Why Do Books Get Banned at Guantánamo Bay?

By Maryann Yin 

gitmoVICE has launched a new literary series called ​”Behind the Bars: Guantá​namo Bay, Stories From the World’s Most Notorious Prison.” The editors behind this series have posted recipes, essays, poems, satire pieces, a fable. One of the sections in this series explores the books that may have been banned from the prison library.
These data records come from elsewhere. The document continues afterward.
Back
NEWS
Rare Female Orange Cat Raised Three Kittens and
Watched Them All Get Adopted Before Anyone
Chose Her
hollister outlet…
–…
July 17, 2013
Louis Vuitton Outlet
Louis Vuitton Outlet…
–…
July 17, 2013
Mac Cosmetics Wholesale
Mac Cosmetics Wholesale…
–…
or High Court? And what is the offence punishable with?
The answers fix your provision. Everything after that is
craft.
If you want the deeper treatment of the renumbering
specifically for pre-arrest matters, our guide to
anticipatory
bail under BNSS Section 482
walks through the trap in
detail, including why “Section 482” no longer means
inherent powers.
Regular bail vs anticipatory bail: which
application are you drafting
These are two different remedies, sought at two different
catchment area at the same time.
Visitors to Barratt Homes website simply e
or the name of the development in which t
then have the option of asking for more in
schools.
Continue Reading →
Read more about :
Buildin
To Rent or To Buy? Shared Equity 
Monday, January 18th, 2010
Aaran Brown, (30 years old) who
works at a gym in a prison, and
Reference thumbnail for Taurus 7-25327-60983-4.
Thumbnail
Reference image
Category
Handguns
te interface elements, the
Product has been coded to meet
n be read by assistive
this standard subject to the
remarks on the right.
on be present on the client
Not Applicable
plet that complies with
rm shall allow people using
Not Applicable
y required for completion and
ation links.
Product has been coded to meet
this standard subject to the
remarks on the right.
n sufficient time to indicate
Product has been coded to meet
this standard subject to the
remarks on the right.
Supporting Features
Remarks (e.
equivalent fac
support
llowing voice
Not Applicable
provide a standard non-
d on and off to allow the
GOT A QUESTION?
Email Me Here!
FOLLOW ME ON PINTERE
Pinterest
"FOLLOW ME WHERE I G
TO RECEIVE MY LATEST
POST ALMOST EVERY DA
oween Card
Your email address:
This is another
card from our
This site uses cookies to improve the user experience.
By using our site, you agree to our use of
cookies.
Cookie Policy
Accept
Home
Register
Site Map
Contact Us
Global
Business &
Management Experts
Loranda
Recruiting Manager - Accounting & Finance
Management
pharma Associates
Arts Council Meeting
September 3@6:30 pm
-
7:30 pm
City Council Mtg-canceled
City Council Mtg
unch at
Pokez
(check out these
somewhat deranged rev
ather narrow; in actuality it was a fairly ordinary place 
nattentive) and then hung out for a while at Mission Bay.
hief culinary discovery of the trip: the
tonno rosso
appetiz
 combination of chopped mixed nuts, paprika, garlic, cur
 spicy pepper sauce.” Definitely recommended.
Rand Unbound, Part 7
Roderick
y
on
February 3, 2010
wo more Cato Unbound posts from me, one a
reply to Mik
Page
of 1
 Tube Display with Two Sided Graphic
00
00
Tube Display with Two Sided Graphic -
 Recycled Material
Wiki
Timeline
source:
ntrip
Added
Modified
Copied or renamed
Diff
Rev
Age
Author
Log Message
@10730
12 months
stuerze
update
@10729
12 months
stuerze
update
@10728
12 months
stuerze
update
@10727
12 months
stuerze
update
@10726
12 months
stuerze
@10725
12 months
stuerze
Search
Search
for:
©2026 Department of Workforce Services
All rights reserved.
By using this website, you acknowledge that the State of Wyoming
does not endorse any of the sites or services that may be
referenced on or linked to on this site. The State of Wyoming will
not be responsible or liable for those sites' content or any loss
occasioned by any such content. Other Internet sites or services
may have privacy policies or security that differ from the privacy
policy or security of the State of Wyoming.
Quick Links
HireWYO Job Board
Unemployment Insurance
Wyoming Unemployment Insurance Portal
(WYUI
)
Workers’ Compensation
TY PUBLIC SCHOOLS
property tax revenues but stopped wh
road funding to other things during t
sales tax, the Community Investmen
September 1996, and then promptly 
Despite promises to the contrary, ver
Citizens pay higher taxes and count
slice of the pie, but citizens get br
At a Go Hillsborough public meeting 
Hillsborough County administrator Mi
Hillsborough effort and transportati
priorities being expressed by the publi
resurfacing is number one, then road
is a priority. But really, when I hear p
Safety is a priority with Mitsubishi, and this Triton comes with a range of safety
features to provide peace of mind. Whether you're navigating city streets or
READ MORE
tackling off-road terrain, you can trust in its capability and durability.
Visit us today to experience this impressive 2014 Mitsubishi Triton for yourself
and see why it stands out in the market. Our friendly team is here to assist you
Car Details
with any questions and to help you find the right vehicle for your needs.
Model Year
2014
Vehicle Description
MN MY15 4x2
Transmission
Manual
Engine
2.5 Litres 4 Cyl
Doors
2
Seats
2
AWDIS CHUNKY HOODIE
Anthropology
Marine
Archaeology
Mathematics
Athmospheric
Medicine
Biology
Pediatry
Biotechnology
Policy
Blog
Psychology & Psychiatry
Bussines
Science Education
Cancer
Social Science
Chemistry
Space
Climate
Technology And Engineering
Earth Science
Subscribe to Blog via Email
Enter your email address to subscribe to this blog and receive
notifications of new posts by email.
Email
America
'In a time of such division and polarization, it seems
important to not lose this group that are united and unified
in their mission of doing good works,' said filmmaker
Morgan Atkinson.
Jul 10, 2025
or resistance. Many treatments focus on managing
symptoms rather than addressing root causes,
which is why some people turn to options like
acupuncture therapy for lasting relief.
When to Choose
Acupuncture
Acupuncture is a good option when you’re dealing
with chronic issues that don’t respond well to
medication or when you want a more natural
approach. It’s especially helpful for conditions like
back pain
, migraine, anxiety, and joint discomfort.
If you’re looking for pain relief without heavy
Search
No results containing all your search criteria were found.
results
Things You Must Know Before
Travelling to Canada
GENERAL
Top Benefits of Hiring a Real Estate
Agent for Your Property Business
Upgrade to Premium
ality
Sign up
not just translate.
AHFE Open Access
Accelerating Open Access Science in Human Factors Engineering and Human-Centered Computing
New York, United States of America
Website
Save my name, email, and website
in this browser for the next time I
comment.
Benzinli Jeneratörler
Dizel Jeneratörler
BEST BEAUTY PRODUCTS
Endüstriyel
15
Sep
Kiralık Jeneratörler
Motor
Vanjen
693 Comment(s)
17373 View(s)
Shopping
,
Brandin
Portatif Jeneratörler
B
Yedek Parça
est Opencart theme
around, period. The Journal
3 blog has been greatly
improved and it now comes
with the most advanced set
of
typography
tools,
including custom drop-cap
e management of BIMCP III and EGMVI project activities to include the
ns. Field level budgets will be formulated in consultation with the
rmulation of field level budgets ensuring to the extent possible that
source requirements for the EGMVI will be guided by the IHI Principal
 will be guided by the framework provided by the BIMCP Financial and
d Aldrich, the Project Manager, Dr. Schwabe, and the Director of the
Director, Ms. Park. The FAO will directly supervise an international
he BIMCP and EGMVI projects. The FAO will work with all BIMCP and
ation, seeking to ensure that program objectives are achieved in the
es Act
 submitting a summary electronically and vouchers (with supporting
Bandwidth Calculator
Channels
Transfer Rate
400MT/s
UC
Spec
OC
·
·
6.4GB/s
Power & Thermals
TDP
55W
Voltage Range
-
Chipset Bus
According to the editor’s letter, an assortment of writers, scholars, and public figures have been brought on to examine “the list of books that are reportedly banned from GTMO—including their own—and tried to figure out why.” Some of the titles that can’t be accessed at this institution include The Merchant of Venice by William Shakespeare, An American Slave by Frederick Douglass, and The Diary of a Young Girl by Anne Frank. The New Yorker staffer Ariel Levy looked into Frank’s famous Holocaust memoir; here’s an excerpt from her article:

“The starkest difference between the captivity of Anne Frank and those in Guantánamo Bay is that Anne Frank and her family were in hiding. It must be so surreal for those in Gitmo to know that the whole world knows they’re there. We all know and it doesn’t seem to matter. Anne and her family’s whole plight is to remain invisible, to remain secret. In that sense it’s confounding that the book is banned at Guantánamo—the family couldn’t be making any less trouble. What more could you want from a prisoner than invisibility and silence?”